-----Original Message-----
From: Tom Horsley tomhorsley@adelphia.net Sent: Nov 7, 2006 9:41 AM To: fedora-list@redhat.com Cc: For users of Fedora fedora-list@redhat.com Subject: Re: why did FC6 install a XEN kernel on my inspiron?
My system can support Xen, but I was also surprised to find nothing except a Xen kernel installed when I did a clean install. I had to install the non-Xen kernel via yum.
I don't know if you can run yum install from rescue mode, but that might be an option to get the non-Xen kernel if you can't boot at all with the Xen kernel.
i believe my error was that i've never played with XEN before and, during the install, i selected "virtualization" thinking, "hey, maybe i'll get around to playing with that some day."
as i read it now, selecting that was what gave me the XEN kernel to begin with, is that right?
rday
On Tuesday 07 November 2006 14:51, Robert P. J. Day wrote:
-----Original Message-----
From: Tom Horsley tomhorsley@adelphia.net Sent: Nov 7, 2006 9:41 AM To: fedora-list@redhat.com Cc: For users of Fedora fedora-list@redhat.com Subject: Re: why did FC6 install a XEN kernel on my inspiron?
My system can support Xen, but I was also surprised to find nothing except a Xen kernel installed when I did a clean install.

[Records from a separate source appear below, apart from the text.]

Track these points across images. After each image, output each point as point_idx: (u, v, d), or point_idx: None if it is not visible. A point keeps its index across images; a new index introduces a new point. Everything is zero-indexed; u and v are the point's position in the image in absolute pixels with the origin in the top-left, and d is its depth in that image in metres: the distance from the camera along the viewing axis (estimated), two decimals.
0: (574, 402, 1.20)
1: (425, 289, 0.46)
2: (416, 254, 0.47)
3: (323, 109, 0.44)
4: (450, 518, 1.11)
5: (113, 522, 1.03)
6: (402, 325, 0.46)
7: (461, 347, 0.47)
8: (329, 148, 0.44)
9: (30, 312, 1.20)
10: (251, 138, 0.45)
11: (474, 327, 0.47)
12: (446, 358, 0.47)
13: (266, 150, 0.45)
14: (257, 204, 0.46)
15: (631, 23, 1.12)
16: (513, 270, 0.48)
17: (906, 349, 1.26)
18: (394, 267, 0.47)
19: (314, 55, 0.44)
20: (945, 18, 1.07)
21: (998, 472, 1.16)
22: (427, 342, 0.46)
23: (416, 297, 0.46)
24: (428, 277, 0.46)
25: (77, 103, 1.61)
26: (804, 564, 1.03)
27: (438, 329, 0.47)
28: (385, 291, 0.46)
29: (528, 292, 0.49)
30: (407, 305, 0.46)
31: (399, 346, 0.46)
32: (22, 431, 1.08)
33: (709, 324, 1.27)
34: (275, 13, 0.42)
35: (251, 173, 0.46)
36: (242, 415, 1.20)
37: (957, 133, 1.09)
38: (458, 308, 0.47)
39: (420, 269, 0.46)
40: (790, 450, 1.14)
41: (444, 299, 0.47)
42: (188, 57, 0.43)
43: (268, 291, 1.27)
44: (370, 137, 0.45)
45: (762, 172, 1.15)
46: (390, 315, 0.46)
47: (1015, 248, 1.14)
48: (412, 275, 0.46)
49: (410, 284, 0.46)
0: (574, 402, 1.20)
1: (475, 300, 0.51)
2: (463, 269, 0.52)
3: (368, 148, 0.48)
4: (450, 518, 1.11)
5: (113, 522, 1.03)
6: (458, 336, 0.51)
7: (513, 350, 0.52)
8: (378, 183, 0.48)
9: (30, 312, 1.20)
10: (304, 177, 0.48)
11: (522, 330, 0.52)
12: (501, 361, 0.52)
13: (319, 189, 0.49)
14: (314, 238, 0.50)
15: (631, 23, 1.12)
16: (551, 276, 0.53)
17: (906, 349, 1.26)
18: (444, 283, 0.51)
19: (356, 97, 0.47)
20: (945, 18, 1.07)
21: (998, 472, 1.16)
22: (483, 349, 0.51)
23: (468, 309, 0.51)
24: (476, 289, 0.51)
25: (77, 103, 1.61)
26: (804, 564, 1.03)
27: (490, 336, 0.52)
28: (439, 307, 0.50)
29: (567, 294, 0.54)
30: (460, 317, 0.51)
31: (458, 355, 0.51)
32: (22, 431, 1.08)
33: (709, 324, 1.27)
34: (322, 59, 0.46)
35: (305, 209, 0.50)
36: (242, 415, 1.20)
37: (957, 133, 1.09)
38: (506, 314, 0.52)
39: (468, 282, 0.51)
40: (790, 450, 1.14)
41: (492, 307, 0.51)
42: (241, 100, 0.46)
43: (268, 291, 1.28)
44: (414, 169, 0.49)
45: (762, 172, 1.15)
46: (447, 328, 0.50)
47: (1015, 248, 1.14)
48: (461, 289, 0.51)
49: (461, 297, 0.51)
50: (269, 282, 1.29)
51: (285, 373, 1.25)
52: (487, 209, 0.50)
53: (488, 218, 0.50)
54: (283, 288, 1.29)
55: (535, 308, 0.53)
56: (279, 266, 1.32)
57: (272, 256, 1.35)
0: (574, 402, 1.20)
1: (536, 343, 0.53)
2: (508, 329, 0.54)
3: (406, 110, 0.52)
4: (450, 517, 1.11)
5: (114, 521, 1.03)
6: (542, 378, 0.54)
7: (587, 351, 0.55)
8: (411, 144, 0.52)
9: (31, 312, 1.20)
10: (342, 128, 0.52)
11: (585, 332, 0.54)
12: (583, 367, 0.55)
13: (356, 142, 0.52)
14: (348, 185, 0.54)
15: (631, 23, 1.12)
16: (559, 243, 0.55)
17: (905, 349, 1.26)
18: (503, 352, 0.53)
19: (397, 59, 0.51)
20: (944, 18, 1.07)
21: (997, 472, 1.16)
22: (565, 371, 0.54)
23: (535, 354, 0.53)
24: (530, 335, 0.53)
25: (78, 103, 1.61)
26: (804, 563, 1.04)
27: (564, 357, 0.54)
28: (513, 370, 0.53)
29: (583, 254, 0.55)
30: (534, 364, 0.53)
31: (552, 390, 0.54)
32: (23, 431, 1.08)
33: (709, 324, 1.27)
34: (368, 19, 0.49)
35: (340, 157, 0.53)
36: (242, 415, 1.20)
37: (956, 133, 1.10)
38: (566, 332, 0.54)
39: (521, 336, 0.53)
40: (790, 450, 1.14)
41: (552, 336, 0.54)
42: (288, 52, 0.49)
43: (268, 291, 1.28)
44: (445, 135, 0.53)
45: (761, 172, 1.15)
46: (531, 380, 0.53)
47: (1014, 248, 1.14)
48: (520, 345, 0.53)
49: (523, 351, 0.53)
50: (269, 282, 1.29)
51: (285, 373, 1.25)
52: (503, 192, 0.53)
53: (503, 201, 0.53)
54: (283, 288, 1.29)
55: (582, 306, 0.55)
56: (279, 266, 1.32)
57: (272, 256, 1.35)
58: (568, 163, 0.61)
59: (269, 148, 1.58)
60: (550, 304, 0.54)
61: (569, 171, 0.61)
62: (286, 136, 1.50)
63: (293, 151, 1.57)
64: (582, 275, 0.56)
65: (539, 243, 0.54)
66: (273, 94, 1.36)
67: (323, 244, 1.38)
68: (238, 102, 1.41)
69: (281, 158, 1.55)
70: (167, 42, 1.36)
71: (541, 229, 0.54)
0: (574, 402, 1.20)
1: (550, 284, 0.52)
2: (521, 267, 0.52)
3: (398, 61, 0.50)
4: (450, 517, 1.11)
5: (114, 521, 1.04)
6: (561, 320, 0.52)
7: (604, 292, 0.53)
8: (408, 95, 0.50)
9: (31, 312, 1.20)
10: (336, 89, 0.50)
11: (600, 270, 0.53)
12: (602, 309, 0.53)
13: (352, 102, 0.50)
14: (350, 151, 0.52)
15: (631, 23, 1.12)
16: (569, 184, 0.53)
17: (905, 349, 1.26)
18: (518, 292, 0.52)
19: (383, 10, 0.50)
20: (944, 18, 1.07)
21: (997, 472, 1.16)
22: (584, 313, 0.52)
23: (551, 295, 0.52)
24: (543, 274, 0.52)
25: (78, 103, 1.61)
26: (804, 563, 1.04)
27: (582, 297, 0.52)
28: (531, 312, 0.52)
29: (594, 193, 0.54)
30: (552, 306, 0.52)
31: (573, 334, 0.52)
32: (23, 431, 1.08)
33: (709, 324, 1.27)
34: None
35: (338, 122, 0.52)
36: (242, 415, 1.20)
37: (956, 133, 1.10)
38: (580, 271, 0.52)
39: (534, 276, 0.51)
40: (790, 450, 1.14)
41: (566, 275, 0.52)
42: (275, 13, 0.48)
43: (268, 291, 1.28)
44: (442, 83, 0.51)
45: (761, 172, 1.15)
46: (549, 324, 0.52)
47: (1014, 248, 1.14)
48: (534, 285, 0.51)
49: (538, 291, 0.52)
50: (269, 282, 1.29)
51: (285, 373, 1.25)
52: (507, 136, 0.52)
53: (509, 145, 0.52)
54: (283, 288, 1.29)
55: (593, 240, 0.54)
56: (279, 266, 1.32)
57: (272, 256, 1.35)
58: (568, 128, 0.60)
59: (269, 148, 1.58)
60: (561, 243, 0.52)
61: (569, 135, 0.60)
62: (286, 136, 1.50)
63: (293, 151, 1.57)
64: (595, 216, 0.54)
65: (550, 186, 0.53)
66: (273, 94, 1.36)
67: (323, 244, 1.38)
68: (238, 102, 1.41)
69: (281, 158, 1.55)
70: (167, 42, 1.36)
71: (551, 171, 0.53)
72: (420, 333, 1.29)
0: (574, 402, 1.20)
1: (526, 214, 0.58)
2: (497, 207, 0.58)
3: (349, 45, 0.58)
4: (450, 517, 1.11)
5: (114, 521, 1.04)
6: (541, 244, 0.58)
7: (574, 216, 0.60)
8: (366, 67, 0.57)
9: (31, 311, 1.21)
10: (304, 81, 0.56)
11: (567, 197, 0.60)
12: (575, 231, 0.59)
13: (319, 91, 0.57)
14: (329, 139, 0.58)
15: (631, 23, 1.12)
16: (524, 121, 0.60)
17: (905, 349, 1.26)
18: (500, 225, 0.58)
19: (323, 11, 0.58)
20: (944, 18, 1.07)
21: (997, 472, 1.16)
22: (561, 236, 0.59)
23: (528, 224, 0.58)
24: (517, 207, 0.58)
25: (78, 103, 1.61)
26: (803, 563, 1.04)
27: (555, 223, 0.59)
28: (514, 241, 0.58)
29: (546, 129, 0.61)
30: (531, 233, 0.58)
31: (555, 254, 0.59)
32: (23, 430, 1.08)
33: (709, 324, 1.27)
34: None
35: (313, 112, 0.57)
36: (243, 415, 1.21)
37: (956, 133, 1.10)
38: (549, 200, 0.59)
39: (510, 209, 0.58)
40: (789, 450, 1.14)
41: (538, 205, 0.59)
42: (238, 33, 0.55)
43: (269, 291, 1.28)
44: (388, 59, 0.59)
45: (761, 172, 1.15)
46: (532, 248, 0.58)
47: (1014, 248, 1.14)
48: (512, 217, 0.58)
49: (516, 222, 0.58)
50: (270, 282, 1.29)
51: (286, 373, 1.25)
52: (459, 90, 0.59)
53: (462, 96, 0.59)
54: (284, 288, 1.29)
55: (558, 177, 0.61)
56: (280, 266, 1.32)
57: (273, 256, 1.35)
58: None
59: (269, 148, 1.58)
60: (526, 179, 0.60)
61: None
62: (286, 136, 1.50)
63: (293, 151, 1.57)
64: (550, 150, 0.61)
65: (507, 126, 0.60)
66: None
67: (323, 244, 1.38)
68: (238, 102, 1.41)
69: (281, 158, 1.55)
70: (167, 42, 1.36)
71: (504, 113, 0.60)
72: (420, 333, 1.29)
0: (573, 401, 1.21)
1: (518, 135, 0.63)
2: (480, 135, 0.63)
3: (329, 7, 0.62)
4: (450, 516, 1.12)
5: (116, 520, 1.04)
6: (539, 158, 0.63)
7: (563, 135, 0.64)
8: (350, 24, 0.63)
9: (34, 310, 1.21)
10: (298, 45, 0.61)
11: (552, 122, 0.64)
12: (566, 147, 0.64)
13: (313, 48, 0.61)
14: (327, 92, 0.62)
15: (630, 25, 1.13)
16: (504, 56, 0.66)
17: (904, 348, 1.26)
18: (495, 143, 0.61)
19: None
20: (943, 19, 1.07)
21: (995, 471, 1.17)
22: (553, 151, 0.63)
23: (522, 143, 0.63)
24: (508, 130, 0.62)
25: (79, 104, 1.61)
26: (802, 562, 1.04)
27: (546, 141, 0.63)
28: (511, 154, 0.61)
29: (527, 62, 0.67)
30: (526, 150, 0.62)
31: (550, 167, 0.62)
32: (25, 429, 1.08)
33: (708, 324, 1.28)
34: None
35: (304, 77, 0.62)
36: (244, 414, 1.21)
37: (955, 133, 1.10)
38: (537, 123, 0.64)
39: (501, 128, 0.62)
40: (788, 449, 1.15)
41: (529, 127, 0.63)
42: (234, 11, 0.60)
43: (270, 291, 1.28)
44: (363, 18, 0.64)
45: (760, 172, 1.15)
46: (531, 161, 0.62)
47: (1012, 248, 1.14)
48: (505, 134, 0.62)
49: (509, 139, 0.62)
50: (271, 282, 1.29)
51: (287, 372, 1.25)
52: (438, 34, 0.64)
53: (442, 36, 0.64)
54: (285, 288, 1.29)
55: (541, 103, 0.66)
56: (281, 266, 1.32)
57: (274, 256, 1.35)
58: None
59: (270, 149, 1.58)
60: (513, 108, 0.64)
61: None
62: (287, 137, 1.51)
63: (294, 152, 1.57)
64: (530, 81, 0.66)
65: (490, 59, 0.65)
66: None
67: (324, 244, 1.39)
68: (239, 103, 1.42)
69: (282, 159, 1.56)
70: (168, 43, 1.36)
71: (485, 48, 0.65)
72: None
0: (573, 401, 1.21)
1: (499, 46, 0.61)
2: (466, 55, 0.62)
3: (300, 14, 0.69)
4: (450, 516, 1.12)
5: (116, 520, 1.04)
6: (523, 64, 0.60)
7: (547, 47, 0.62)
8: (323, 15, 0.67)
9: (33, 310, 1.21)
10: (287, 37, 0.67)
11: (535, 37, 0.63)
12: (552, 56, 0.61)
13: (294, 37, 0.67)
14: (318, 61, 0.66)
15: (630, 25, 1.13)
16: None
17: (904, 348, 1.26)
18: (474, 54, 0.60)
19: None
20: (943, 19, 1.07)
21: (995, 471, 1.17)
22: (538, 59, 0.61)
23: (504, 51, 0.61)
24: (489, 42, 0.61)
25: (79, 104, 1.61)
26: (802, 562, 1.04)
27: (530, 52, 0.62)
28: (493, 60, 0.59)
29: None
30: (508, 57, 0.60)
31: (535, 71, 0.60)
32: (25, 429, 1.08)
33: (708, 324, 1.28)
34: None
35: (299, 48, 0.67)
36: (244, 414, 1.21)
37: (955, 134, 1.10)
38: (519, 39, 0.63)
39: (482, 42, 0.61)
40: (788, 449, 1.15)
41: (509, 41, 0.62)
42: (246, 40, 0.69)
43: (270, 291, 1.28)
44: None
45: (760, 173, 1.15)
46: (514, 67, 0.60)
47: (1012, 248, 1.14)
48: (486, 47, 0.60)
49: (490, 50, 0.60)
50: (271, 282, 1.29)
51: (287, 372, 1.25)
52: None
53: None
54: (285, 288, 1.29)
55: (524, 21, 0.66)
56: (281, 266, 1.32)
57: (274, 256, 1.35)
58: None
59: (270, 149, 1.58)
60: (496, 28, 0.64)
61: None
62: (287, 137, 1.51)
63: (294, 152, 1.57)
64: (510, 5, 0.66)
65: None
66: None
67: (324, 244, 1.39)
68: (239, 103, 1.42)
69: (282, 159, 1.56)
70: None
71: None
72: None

I had to install the non-Xen kernel via yum.
I don't know if you can run yum install from rescue mode, but that might be an option to get the non-Xen kernel if you can't boot at all with the Xen kernel.

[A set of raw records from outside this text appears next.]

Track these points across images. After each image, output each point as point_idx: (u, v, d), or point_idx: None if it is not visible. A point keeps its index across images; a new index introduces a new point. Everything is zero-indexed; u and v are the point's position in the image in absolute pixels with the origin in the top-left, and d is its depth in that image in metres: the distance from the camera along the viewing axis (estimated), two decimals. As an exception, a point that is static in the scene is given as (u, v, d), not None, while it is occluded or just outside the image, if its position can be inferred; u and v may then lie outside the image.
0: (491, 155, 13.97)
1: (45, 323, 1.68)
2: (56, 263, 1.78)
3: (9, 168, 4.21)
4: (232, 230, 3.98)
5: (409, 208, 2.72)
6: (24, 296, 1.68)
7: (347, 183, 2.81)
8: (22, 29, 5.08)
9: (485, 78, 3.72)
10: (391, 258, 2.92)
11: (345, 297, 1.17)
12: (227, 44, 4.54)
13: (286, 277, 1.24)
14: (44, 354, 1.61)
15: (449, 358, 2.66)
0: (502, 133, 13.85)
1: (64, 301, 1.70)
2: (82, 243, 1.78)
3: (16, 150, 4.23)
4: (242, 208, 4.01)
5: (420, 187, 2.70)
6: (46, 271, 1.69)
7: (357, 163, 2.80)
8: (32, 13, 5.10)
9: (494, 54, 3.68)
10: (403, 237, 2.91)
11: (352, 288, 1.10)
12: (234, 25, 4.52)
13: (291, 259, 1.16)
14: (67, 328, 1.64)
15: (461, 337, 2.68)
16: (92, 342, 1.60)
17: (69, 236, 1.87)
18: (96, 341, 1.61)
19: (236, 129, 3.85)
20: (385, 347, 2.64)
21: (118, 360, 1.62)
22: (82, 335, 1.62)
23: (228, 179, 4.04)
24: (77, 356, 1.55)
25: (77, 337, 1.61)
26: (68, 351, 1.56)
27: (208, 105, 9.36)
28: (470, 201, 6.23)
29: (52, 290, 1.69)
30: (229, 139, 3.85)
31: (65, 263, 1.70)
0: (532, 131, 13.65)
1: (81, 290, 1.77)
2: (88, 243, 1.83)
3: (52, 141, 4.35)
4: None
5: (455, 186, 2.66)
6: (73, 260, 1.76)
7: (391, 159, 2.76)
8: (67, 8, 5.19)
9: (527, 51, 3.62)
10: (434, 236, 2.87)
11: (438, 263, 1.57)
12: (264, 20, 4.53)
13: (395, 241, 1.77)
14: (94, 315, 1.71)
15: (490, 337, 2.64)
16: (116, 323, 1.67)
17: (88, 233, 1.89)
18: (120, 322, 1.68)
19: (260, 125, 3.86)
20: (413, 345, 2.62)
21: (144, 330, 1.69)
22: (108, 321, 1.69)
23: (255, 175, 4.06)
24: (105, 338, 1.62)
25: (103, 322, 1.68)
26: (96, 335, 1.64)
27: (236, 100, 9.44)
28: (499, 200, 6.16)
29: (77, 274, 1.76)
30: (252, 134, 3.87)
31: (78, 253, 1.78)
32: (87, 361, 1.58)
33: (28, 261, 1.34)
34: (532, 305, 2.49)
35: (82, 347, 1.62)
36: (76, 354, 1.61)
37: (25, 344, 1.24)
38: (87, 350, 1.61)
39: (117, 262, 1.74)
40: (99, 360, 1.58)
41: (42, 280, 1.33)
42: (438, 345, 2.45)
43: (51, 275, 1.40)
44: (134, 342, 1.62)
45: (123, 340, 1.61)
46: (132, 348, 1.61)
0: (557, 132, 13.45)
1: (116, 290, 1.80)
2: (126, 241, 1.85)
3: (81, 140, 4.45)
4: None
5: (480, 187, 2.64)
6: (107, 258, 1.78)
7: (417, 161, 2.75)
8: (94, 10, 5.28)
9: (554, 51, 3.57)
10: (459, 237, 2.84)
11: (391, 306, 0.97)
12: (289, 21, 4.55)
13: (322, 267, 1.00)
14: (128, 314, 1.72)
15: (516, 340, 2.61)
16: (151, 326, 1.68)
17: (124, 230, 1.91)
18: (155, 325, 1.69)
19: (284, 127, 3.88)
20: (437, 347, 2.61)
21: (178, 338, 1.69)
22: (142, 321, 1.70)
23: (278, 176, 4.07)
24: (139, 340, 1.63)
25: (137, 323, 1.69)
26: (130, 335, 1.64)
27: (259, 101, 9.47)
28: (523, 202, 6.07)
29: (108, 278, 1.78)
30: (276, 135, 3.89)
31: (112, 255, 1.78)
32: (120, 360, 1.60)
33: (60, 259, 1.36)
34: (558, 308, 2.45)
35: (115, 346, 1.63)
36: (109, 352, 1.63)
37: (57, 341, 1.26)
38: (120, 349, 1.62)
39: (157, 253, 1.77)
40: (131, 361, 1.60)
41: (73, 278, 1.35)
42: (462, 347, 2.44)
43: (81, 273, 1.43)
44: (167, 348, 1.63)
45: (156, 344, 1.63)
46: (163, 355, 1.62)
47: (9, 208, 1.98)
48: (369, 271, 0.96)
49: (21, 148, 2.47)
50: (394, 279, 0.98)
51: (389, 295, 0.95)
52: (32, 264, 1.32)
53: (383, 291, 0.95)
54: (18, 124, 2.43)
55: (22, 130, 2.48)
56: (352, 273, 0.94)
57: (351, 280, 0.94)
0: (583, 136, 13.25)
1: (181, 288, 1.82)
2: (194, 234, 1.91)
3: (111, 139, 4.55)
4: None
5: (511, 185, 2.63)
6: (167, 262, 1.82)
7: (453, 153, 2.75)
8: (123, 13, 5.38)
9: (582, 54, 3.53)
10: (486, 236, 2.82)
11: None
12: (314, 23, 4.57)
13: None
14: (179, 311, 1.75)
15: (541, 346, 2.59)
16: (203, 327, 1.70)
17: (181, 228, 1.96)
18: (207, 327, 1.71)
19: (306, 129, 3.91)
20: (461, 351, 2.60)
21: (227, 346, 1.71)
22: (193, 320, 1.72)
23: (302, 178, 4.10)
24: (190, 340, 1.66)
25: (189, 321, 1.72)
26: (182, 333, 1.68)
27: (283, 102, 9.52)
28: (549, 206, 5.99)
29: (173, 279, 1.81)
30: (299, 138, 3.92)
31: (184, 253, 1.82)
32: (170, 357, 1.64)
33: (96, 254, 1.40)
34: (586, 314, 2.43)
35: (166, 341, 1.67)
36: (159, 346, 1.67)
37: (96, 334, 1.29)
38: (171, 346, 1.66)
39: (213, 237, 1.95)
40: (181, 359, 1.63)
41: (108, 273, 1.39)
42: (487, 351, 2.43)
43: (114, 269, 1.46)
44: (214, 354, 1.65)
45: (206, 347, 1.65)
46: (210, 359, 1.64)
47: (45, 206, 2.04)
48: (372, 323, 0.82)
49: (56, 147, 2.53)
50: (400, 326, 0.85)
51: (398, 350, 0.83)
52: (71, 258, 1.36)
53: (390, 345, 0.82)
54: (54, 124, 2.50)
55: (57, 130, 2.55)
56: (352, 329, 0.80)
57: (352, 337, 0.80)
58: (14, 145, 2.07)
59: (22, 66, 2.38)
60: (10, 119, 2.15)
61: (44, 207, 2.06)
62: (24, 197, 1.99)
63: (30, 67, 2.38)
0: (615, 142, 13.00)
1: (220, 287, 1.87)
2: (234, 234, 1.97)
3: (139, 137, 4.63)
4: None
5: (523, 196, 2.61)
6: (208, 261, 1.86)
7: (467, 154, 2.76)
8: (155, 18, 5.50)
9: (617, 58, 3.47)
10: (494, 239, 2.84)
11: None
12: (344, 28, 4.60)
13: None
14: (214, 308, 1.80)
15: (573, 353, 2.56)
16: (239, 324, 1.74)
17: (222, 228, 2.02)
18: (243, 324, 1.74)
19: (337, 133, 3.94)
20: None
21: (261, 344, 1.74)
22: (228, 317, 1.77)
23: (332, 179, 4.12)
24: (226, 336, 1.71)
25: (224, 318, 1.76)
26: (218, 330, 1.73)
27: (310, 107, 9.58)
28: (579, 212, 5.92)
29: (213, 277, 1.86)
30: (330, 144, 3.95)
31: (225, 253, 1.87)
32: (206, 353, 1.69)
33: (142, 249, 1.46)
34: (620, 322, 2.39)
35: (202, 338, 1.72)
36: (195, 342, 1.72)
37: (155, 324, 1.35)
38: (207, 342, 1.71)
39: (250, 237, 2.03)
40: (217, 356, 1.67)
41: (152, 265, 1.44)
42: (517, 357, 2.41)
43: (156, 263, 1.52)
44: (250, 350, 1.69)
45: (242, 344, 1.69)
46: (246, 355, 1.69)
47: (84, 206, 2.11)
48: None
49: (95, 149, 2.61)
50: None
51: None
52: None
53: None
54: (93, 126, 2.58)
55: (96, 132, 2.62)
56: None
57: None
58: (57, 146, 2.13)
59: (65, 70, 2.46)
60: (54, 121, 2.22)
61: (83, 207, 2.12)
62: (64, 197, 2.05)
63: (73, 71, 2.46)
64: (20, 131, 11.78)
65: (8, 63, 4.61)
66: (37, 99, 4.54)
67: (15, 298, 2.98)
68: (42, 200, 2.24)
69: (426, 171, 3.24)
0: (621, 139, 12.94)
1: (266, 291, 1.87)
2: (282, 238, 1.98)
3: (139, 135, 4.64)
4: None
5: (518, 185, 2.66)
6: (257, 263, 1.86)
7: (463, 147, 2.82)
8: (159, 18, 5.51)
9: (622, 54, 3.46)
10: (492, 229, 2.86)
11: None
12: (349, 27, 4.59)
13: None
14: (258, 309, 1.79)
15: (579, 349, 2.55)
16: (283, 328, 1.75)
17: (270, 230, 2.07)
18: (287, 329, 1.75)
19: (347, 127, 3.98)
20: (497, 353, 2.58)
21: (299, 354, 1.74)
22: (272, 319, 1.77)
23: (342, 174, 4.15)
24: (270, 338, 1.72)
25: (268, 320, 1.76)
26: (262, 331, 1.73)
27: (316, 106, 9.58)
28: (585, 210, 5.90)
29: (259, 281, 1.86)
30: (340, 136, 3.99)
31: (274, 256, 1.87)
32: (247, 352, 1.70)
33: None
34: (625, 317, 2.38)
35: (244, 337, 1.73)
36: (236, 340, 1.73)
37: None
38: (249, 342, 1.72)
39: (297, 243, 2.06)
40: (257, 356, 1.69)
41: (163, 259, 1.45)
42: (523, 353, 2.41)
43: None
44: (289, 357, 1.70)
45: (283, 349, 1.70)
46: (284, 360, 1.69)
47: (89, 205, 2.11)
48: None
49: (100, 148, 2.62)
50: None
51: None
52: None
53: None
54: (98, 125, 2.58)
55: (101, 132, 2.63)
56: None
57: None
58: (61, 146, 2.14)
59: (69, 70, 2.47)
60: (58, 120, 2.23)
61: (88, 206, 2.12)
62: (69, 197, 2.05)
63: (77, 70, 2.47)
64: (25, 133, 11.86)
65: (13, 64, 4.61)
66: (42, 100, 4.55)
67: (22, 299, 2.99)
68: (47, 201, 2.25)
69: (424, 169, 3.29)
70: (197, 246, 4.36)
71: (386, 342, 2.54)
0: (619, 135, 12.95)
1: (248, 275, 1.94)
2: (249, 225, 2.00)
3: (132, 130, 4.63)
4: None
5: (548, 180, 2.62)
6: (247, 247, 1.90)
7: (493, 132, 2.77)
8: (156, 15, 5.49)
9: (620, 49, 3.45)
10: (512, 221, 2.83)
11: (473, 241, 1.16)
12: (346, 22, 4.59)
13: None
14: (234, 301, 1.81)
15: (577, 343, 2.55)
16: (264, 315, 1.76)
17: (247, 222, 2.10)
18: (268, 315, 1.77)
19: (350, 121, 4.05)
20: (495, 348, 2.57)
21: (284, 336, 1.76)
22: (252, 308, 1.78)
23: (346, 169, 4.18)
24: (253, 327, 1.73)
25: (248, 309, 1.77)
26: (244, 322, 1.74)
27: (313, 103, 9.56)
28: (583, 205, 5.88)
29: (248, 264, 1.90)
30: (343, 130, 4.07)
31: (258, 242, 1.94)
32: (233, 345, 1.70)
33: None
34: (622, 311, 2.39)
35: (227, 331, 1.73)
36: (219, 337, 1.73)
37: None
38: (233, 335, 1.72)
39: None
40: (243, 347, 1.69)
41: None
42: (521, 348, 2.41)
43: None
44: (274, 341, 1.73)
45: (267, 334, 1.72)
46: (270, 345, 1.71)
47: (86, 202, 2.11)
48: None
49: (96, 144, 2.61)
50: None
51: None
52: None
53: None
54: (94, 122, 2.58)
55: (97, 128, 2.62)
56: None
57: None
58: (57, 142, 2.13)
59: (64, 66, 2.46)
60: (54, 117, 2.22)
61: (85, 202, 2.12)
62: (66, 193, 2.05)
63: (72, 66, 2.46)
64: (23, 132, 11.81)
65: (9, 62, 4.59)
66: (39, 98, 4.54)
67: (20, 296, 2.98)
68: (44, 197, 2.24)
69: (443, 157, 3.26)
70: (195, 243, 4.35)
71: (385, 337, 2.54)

i believe my error was that i've never played with XEN before and, during the install, i selected "virtualization" thinking, "hey, maybe i'll get around to playing with that some day."
as i read it now, selecting that was what gave me the XEN kernel to begin with, is that right?
rday
That's what I found. If you select virtulization during the install it only seems to installl the Xen kernel. Don't know if that's a bug or a feature ;-)
Tony
On Tue, 7 Nov 2006, Tony Molloy wrote:
That's what I found. If you select virtulization during the install it only seems to installl the Xen kernel. Don't know if that's a bug or a feature ;-)
It is probably a feature. If you are going to run xen subsystems, the base domain needs to be running xen as well (or more precisely a 0-domain on top of a xen hypervisor).